Avery Bradley is the kind of defender that only comes along once in a very blue and very full moon. When NBA talking heads and coaches refer to him as "an elite defender" they're not just blowing smoke. He's the real deal. The kind of defender that may someday be lumped in with the Bobby Jonses, the Dennis Rodmans and the Joe Dumarses (Dumarses? Oh, what the Hell...) as defenders who could, at their respective positions, change the game as surely as a great offensive player could. Scoff at this comparison if you will, but we've already seen what he can do to some of those great offensive players (Dwyane Wade...take a seat) and decent ball-handlers (Jameer Nelson had to wash his jersey three times after this game just to make sure that Bradley wasn't still in it!), and on this particular team, with this particular point guard on it, Bradley becomes essential. I could explain this point more, but John Karalis of Redsarmy.com has already done it exquisitely.

Now, if I heard something along the lines of, say, perhaps “Sullinger and Courtney Lee for Gortat” I MIGHT be tempted to at least get in the car and check out the interior package while listening to the satellite radio. If that offer turned into Sullinger and a pick for Gortat, I MIGHT just have to reach across to the other seat and shake hands on the deal. In my completely unprofessional opinion, losing Sullinger would be a difficult proposition to swallow because there is great potential written all over him. In just his 10th and 11th games, he's gone for 12 points and 11 rebounds in one game and then 16 points on 7-12 shooting in the next.

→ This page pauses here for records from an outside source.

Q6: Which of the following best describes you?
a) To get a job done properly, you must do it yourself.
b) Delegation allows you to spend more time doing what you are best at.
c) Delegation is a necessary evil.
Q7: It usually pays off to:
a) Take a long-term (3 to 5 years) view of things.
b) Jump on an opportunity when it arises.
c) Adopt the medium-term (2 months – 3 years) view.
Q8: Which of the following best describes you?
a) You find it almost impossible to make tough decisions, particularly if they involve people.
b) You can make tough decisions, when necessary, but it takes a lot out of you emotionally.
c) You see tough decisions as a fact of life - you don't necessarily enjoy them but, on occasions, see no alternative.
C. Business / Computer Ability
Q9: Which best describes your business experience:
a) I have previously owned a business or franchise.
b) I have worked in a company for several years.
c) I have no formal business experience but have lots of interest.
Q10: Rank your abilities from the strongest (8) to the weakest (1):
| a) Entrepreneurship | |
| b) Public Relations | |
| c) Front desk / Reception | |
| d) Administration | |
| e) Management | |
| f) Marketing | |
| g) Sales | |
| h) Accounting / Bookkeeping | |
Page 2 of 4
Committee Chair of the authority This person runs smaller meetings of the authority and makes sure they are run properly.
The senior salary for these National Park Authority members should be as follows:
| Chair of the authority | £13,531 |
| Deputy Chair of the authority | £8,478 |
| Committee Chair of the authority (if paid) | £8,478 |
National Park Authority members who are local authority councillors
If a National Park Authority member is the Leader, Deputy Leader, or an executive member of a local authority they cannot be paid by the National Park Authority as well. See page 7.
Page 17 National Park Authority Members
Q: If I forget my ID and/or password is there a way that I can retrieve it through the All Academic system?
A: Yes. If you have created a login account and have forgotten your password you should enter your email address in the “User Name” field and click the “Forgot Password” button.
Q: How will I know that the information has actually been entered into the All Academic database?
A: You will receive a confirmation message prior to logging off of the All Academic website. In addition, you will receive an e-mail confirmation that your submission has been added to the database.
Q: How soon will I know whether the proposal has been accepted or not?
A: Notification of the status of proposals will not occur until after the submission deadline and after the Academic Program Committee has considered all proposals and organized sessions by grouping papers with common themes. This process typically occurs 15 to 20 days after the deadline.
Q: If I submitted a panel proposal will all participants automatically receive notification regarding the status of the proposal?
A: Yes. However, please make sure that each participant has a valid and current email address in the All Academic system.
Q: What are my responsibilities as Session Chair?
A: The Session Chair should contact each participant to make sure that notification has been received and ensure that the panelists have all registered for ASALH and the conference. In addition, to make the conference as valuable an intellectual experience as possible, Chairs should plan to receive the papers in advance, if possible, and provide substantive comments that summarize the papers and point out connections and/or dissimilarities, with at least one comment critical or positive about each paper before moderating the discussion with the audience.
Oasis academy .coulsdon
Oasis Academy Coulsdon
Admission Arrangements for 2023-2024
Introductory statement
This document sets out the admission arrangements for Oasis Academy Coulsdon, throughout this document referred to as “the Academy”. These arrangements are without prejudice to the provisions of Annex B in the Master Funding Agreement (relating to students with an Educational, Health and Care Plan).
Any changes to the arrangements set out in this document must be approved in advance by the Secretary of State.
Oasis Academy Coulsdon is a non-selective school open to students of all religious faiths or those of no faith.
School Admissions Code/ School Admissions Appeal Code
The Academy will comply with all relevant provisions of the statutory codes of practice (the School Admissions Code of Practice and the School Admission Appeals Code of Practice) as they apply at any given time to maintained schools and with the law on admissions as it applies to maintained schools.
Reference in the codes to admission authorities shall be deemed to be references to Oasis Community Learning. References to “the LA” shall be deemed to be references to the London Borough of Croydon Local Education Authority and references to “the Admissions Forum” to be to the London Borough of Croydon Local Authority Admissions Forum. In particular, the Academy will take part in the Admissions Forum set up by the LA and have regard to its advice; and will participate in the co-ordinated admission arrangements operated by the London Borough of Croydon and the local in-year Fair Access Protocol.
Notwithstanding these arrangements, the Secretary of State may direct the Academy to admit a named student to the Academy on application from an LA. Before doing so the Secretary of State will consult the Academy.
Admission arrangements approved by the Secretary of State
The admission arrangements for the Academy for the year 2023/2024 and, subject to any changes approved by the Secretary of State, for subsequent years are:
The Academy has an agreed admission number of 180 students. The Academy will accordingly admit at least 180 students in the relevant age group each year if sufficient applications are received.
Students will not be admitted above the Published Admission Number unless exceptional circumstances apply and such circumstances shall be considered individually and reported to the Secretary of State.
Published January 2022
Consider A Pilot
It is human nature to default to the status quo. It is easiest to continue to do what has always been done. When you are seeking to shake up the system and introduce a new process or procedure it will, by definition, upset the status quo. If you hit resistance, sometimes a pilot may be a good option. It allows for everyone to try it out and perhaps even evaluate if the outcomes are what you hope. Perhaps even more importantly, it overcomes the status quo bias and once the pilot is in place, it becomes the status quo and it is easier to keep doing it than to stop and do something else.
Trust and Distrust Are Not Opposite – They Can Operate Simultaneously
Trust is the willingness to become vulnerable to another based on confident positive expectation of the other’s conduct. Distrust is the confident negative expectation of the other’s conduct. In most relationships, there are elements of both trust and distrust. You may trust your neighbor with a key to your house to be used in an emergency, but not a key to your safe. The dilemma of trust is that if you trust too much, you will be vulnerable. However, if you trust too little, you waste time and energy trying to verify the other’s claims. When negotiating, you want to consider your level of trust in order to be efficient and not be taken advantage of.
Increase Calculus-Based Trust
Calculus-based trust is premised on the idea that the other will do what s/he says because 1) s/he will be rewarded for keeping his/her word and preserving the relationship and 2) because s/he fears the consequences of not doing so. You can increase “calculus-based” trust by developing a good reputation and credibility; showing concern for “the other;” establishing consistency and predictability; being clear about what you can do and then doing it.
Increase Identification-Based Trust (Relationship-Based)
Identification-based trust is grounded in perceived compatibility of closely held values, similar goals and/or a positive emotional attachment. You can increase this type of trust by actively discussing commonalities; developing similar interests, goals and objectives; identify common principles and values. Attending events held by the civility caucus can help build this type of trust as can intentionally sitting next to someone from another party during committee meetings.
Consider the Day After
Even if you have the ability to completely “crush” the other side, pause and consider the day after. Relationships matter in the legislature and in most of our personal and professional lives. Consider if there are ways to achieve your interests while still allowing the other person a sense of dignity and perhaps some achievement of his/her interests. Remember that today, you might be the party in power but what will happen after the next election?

Granted, he's an undersized non-leaper, but he still finds a way through positioning and sheer will to rebound and get his points, either by maneuvering under the hoop, upfaking and getting to the line for foul shots or stepping out and shooting at near three-ball range.

But, as much as it would pain me to see Sullinger come back at us in another uniform like Big Al, Perk and even Tony Allen before him, if you're Danny Ainge, you make this move for one simple reason: Banner # 18. Do the Celtics have the personnel to get it done this year without making a move? I actually believe that they do, once the team really gels with each other and the defensive/offensive game plan. Landing Gortat for a commodity that we have somewhat in abundance -- Brandon Bass, Jeff Green, Chris Wilcox, and KG, once he slides back to his natural position -- could potentially be the kind of player that tilts the scales against the centerless Miami’s and the centerfull LA Lakers, Pacers and Sixers (once they can get Andrew Bynum to stop bowling) of the league. Jason Collins can come in and capably fill in as a defensive center, and the C's can still ball with smalls if Doc wants KG in the middle for matchup issues. And, for added protection at the power forward slot, we can still go grab K-Mart as insurance (even with his chronic knee issues, he's not a bad gamble for a 15th roster spot).
 
Of course, none of this talk becomes relevant until late December/early January because league rules prohibit recently signed free agents from being traded until then, and a trade for Gortat would likely require at least one of the C's new signees with whomever else the Suns would covet (Bradley? Step off, Sun!) in exchange for their disenchanted center.

By then, though, the Celtics might already be lounging back atop the Atlantic Division, blowing bad teams out and manhandling the good ones as they strike fear into hearts of fan and player alike from South Beach through Oklahoma City and out to Los Angeles.